I like the flexibility of JSM forms and different request types, which allow the teams to customize the intake process and info, without having to create additional custom fields.
However, most of the teams that provide services internally, also have projects/initiatives that they're working on which is not recommended to track within a JSM project.
Is it best practice for a team to have a JWM + JSM project? Do you have suggestions or any experience in dealing with this?
I've been used to having both a Jira project to track my work effort related to projects, and also work on our "service queue" whenever there are requests related to anything that falls under an Atlassian admin's responsibility or any related questions they would ask.
From talking with other teams, some think that it would be more difficult to manage their work since they are in two different places and that there could be a tendency that they would focus on one or the other. Visibility on work to be done is also not so easy.
In addition, other teams are big and have specialized team members specializing in particular topics. They usually work on projects, but could be pulled into attending to "service requests" when needed, so to assign them in a JSM project, a license is needed.
I understand that they could be requested as participants, but since they're also the primary person assigned to that request, it doesn't seem enough.
When the users are not constantly working on the queue, this seems like a steep price to pay per agent.
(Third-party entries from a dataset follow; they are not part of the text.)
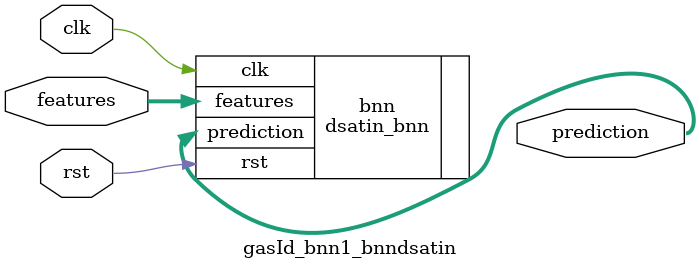
<source format=v>

















module gasId_bnn1_bnndsatin #(

parameter FEAT_CNT = 128,
parameter HIDDEN_CNT = 40,
parameter FEAT_BITS = 4,
parameter CLASS_CNT = 6,
parameter TEST_CNT = 1000


  ) (
  input clk,
  input rst,
  input [FEAT_CNT*FEAT_BITS-1:0] features,
  output [$clog2(CLASS_CNT)-1:0] prediction
  );

  localparam Weights0 = 5120'b01111111110011111101000001110011011111101111111111000000001000000110100000111101000110100111101000001110100011101110001000010100010110010011101011011101010111111011100011001000000111111110010001011100101111000100111110101100001100111011010111000000010000100001111111011111001110001011000001101110111111111011111111111111000111000101001111110010000010101010101011011000001111111001110100111000001100111101011110011011101010011010011100101111100010100100001011100010000100111101001011011010101000000111000100010001011001100010000100000000110000010000010000010110111111011111110100000000110000111111000011110011100101101100001101011111101001011001100010011100010111111001101011110100111110000110101011000010100111100101111010011111011011001001101010010100110000000110000010010010000000001010000101000011001100110110001101000000100110111010011010000000111100000011001010100001111010100101111111111110001000010100010101100101010000011100000110000001111100000111000110100001000000110000000111110011010001011100110100011111101001101101101001101101110110001101110100101111110001001111111111111101001100111111101100001010110110101111000010111001100111110101111110100000101000011100011100000111010000100100010001100000001000000110001000000110000101011010010111101111101011111001000001100010011000001110000000011111010111010010000001100001101111110101111100011111001100111110111101001100001100011011000110011101110111110110000100100001000000010110001011000010001000011100000011110100011000011000000000010011111000111000011110010101110110111001001010011111110111110000100001011000100110110000111100011111101111110111111100111110001000101010101011111011110010101111111111011111100111000111110000111100100111001101100000100000001011111111111111010100110010101110110001101110000110001011010010001100110111110110000101100000111010100010101001110001000000001010111011001111110111100100001001010110000101100110100001010000101011110011111100111110000111111111001000011000110110001101111011111011100000010111100000011010011010001100101100101010101111111010000000111110000111011010111110011101100110000010100101101001101111111101110111011111110100011100110111001111100100001000000101110011100011011011010010000101000110101010101010111111000001101011111010111011100000010111101001101010110111100100001011110101011110011001001000100000001001100010011001101111000101101000010001000010001000101010100110001011111101111011011100001111011001100000100011000001001110100101101001011110001111100111111011101010111000100000000000111110111111101100100101001001100111101000111100100000101100101100101011011111011100000001110011001011011110111110010001000000000011100110100100111011011110000111111110100111101100010010001000000011000001100110001011001100000111101110011011000000111000100001001111001011111101111101010000101110110101100010100011011100110001010000000001101111111011111101000001000000101010101110001000010111001000011000011111110101001101010100010101001000000000011100000011000001000000100010001110011101110101000010000001000000001000010110001011000110110101001010111011001111111110100111010000000001111000001100010101000000111001010010010110100111011111111001010010100111100000100011011101110000001000000101111111011111110101000010010001001101000011011000010100100000101111111101111111100011010101110000110001011101100100011110000111111101101011010010000000000100101011001100111101100000111000001100101111001110101000101010001001000100010101111011000000010000101011000010100110100111010101111100000000000010000101010010111111100010001000101111101111001100111100110100010000101011101001100100110000100000101000010011000101000011111000101001111110000001100001000010001010011010110001011101010010110111100011110000011011100000110001000001011101100111101000001110000001010111110101110110000100111111110000010010000101110000101100100100111010001110011111010000010101011111011111010001110111011111010011110101110110010111001100000111110110101100101010000001111101001111000111110011001100010011110100000010101101000011100000111010111111001111000000000010000001111101110010011101000011110010010011101101111110010000110000001000001111100110001000011100000110001101001101111010000010100000110000110100011100110110011100111100110110000111010111111001110011111100011011010001100011011100110000100000110101111111111111011001001001011101010010101010100000010010101000101010001101001111011000011010010110000111001000010100111100100111000100000011010011100011010001000011000101110111011101010111011101010111011000010001100101011011111111010001110100011000111000001011111111111111000111100011001011111100010011010011000011110100110111110011111110000110001111111111110100010111011001110101111110100001111100001011001010011011110110111001110100111111101011110110001110000000110010110110110110100000111000001010011000001111001000011000010111000101000011111110001011100000000011110001111101010111110000011011100011111000010111111001111100001110011110110000000001000000010011010111101110011010101010000111111111111111000000000010011011010101101000001111111110011011111000010110000111011111000111110000011001101011000011111001111001010001111000000101111100111011 ;
  localparam Weights1 = 240'b001101100010110011101111111110000101100100111011101110001100100011010110111110010011010000101000111011101111100011011101110101110110000001111111010010111010101110110110000010000111110101011111100011100111010010101100110110001100101001011011 ;
  localparam Widths = 320'h09080808090809080508090809080808080805080809080908080808080809080808080807080809 ;
  localparam Sature = 40'b0111010111011011101110001110010100101010 ;

  dsatin_bnn #(.FEAT_CNT(FEAT_CNT),.FEAT_BITS(FEAT_BITS),.HIDDEN_CNT(HIDDEN_CNT),.CLASS_CNT(CLASS_CNT),.Weights0(Weights0),.Weights1(Weights1),
    .WIDTHS(Widths), .SATURE(Sature)) bnn (
    .clk(clk),
    .rst(rst),
    .features(features),
    .prediction(prediction)
  );

endmodule

</source>
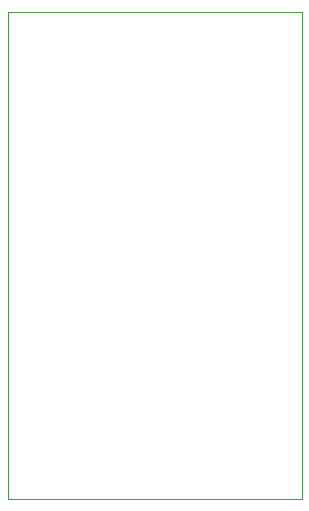
<source format=gm1>
G04 #@! TF.GenerationSoftware,KiCad,Pcbnew,7.0.2*
G04 #@! TF.CreationDate,2023-08-11T05:28:22+05:00*
G04 #@! TF.ProjectId,Adafruit QT Py ESP32-C3,41646166-7275-4697-9420-515420507920,rev?*
G04 #@! TF.SameCoordinates,Original*
G04 #@! TF.FileFunction,Profile,NP*
%FSLAX46Y46*%
G04 Gerber Fmt 4.6, Leading zero omitted, Abs format (unit mm)*
G04 Created by KiCad (PCBNEW 7.0.2) date 2023-08-11 05:28:22*
%MOMM*%
%LPD*%
G01*
G04 APERTURE LIST*
G04 #@! TA.AperFunction,Profile*
%ADD10C,0.050000*%
G04 #@! TD*
G04 APERTURE END LIST*
D10*
X134560000Y-94670000D02*
X159450000Y-94670000D01*
X159450000Y-135840000D01*
X134560000Y-135840000D01*
X134560000Y-94670000D01*
M02*

</source>
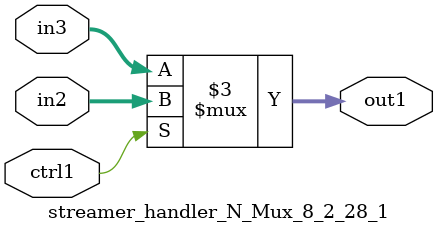
<source format=v>

`timescale 1ps / 1ps


module streamer_handler_N_Mux_8_2_28_1( in3, in2, ctrl1, out1 );

    input [7:0] in3;
    input [7:0] in2;
    input ctrl1;
    output [7:0] out1;
    reg [7:0] out1;

    
    // rtl_process:streamer_handler_N_Mux_8_2_28_1/streamer_handler_N_Mux_8_2_28_1_thread_1
    always @*
      begin : streamer_handler_N_Mux_8_2_28_1_thread_1
        case (ctrl1) 
          1'b1: 
            begin
              out1 = in2;
            end
          default: 
            begin
              out1 = in3;
            end
        endcase
      end

endmodule


</source>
It could be that there are possible 10-20 agents that could work on service-related requests, depending on the topic.
Some teams are currently tracking this in a software/JWM project, but they request ~10 additional fields so that the people requesting something would provide the info they need, and I can't justify creating that much of custom fields for them.
Any insights are highly appreciated!
Agree with Paul. 🙌
🔎 Like he said, as part of your work cadence, schedule time to review incoming requests. Whether this request collection and review happens in JSM - or some other solution - is the technical solution.
🗓️ Any request that needs to be scheduled (due to resource availability, or a dependency, change management requirements, or sheer scope of work) should graduate from JSM to a JWM project. This “graduation” can be handled by something like Jira Automation. I suggest closing the original JSM request and having the requestor follow along in your JWM issue.
Hope this gives you some inspiration!